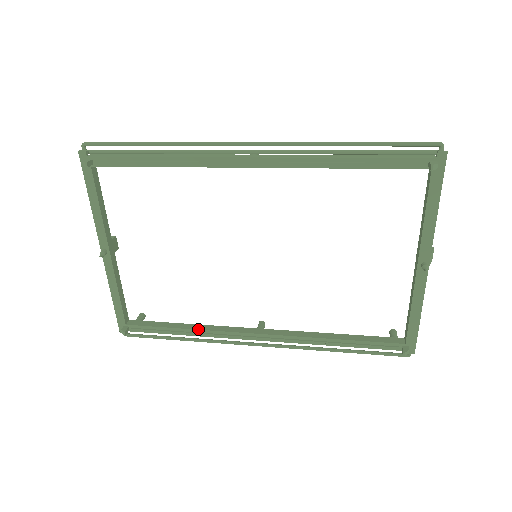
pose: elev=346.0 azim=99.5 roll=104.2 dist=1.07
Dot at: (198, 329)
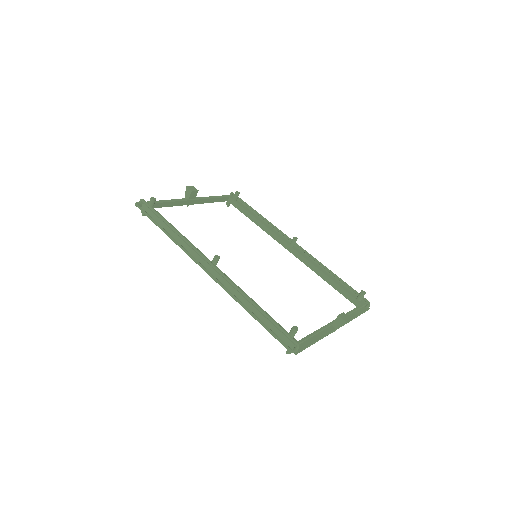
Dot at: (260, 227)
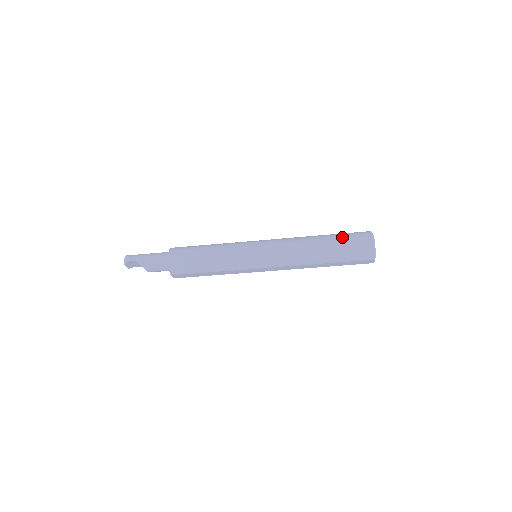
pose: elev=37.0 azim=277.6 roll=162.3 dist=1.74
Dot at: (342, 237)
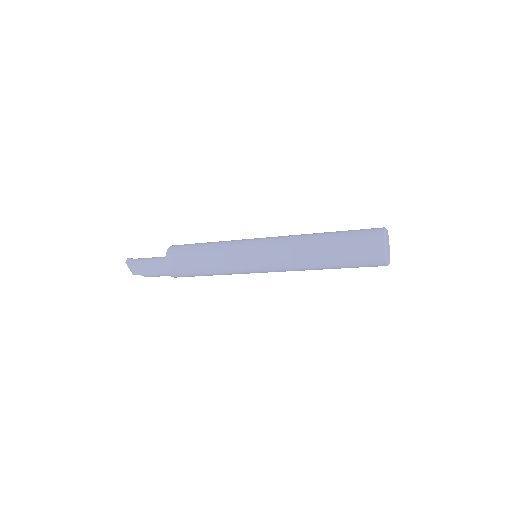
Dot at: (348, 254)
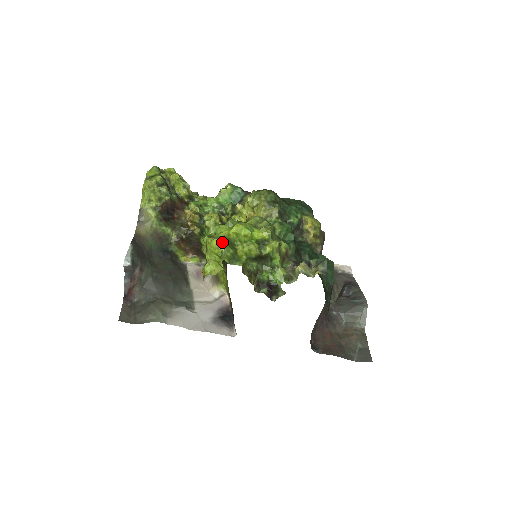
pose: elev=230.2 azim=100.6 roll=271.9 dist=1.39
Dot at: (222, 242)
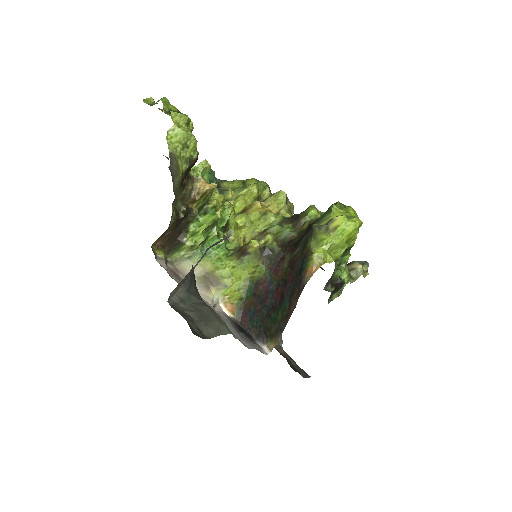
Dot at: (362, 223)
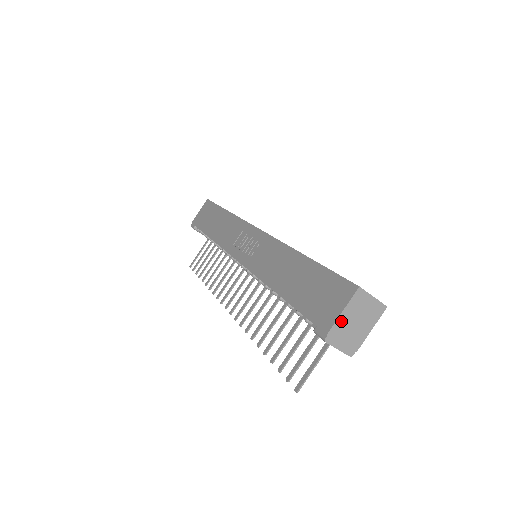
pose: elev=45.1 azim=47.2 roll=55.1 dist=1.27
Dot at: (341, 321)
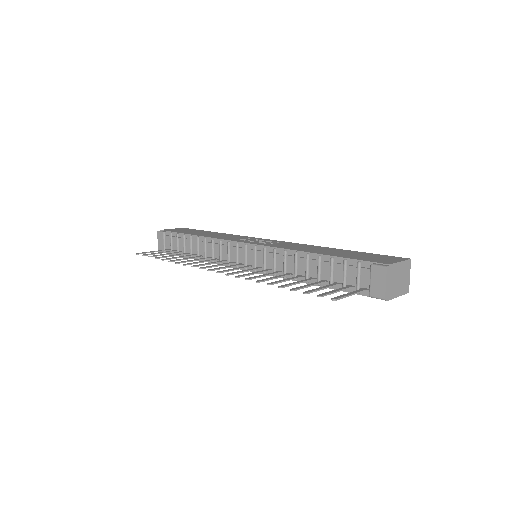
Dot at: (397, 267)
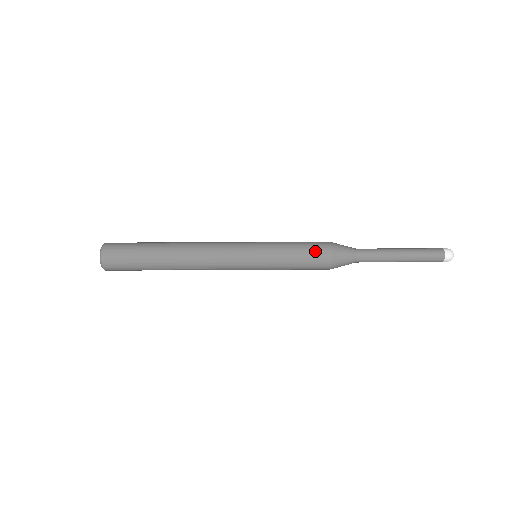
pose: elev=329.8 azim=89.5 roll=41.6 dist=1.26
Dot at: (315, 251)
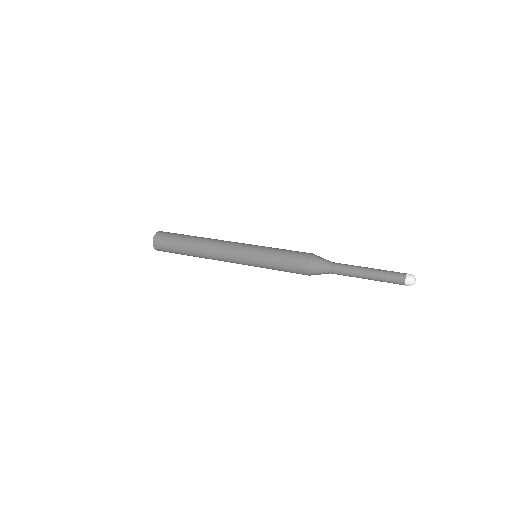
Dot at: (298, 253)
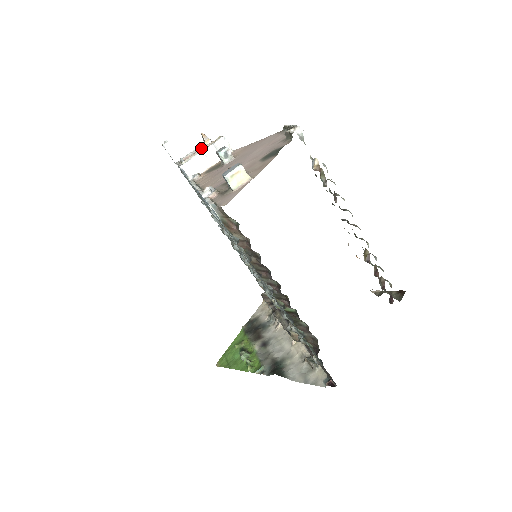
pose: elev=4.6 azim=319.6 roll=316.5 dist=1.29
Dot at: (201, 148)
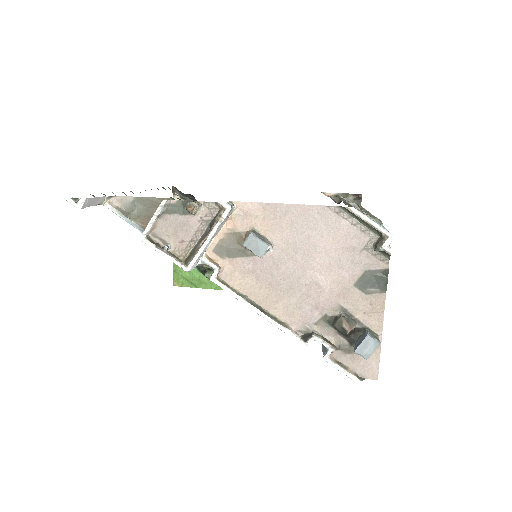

What is asked:
Update the lines of all the records by changing "dist" to "distance" wherever it appears, leaving everything else unchanged. Omit the pictures from your answer.

The solution:
pose: elev=346.0 azim=99.5 roll=104.2 distance=1.07
Dot at: (198, 329)
Dot at: (260, 227)
pose: elev=37.0 azim=277.6 roll=162.3 distance=1.74
Dot at: (342, 237)
Dot at: (348, 254)
pose: elev=230.2 azim=100.6 roll=271.9 distance=1.39
Dot at: (222, 242)
Dot at: (362, 223)
pose: elev=45.1 azim=47.2 roll=55.1 distance=1.27
Dot at: (341, 321)
Dot at: (397, 267)
pose: elev=329.8 azim=89.5 roll=41.6 distance=1.26
Dot at: (315, 251)
Dot at: (298, 253)
pose: elev=4.6 azim=319.6 roll=316.5 distance=1.29
Dot at: (201, 148)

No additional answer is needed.